I got the speed of p when q reaches the pulleys = 1m/s, a= 2m/s^2
Iam getting time = 0.8s for q(b)

 

[skeeter]

You really need to figure out how to post a readable image ...

Both masses will have the same magnitude of acceleration. The tension in the string on both sides of the pulley will be the same.

$Mg - T = Ma$

$T - mg = ma$

solve for the system for acceleration, then use your kinematics equations for uniformly accelerated motion to answer the questions.

 

[Shah 72]

You really need to figure out how to post a readable image ...

View attachment 11169

Both masses will have the same magnitude of acceleration. The tension in the string on both sides of the pulley will be the same.

$Mg - T = Ma$

$T - mg = ma$

solve for the system for acceleration, then use your kinematics equations for uniformly accelerated motion to answer the questions.

I got the ans for this.

 

[Shah 72]

You really need to figure out how to post a readable image ...

View attachment 11169

Both masses will have the same magnitude of acceleration. The tension in the string on both sides of the pulley will be the same.

$Mg - T = Ma$

$T - mg = ma$

solve for the system for acceleration, then use your kinematics equations for uniformly accelerated motion to answer the questions.

Iam still having doubts with q(b)
For q(a)
I got a= 2m/s^2 and speed of p when q reaches the pulley = 1m/s
Q(b)Time when the system is released v= u+at1
t1=0.5s
After the string breaks, there is constant speed
I don't understand

 

[Shah 72]

You really need to figure out how to post a readable image ...

View attachment 11169

Both masses will have the same magnitude of acceleration.
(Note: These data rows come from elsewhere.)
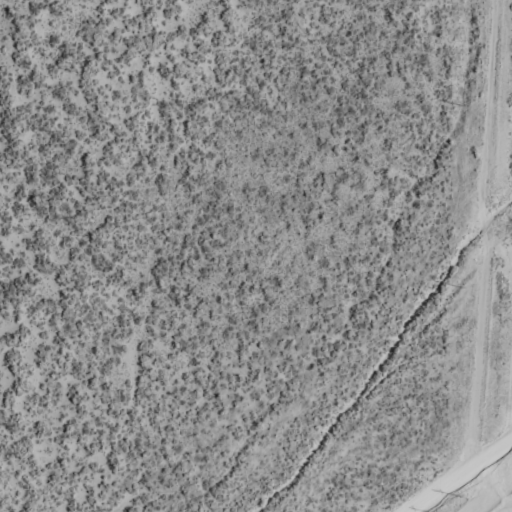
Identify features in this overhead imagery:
road: (462, 476)
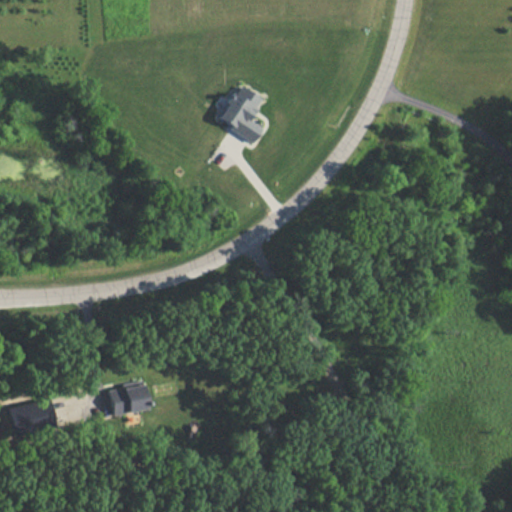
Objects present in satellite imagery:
building: (236, 116)
road: (451, 118)
road: (222, 155)
road: (251, 180)
road: (263, 229)
road: (89, 347)
road: (327, 367)
building: (120, 401)
road: (84, 403)
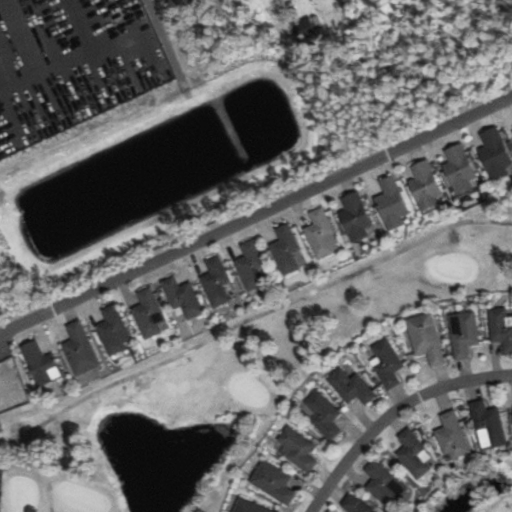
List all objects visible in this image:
building: (495, 153)
building: (495, 154)
building: (459, 169)
building: (460, 169)
building: (425, 185)
building: (425, 185)
building: (391, 203)
building: (392, 204)
road: (255, 213)
building: (355, 216)
building: (355, 217)
building: (320, 232)
building: (320, 233)
building: (285, 249)
building: (286, 249)
building: (251, 265)
building: (251, 265)
building: (216, 281)
building: (216, 281)
building: (183, 298)
building: (183, 298)
building: (148, 314)
building: (149, 314)
building: (501, 327)
building: (501, 327)
building: (113, 330)
building: (113, 331)
building: (464, 333)
building: (464, 333)
building: (426, 337)
building: (427, 338)
building: (80, 349)
building: (81, 349)
building: (387, 362)
building: (41, 363)
building: (387, 363)
building: (42, 364)
building: (351, 387)
building: (351, 387)
road: (390, 412)
building: (322, 413)
building: (322, 414)
building: (488, 425)
building: (488, 425)
building: (452, 435)
building: (452, 436)
building: (298, 448)
building: (299, 449)
building: (414, 454)
building: (414, 454)
parking lot: (0, 470)
building: (273, 481)
building: (274, 482)
building: (385, 485)
building: (385, 485)
building: (355, 504)
building: (355, 504)
building: (250, 506)
building: (250, 507)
The tension in the string on both sides of the pulley will be the same.

$Mg - T = Ma$

$T - mg = ma$

solve for the system for acceleration, then use your kinematics equations for uniformly accelerated motion to answer the questions.

 

[skeeter]

when the string breaks, P is 1.2m above the ground moving downward with initial speed of 1 m/s and is in a state of free fall.

$\Delta y = v_{y_0} \cdot t_2 - \dfrac{1}{2}g t_2^2$

 

[Shah 72]

when the string breaks, P is 1.2m above the ground moving downward with initial speed of 1 m/s and is in a state of free fall.

$\Delta y = v_{y_0} \cdot t_2 - \dfrac{1}{2}g t_2^2$

The ans is 0.1s but the textbook says 0.9s

 

[Shah 72]

when the string breaks, P is 1.2m above the ground moving downward with initial speed of 1 m/s and is in a state of free fall.

$\Delta y = v_{y_0} \cdot t_2 - \dfrac{1}{2}g t_2^2$

Oh I got it. It will be a quadratic equation and I solve using quadratic formula

 

[Shah 72]

when the string breaks, P is 1.2m above the ground moving downward with initial speed of 1 m/s and is in a state of free fall.

$\Delta y = v_{y_0} \cdot t_2 - \dfrac{1}{2}g t_2^2$

Thank you so much. t2= 0.4s so total time will be 0.9 s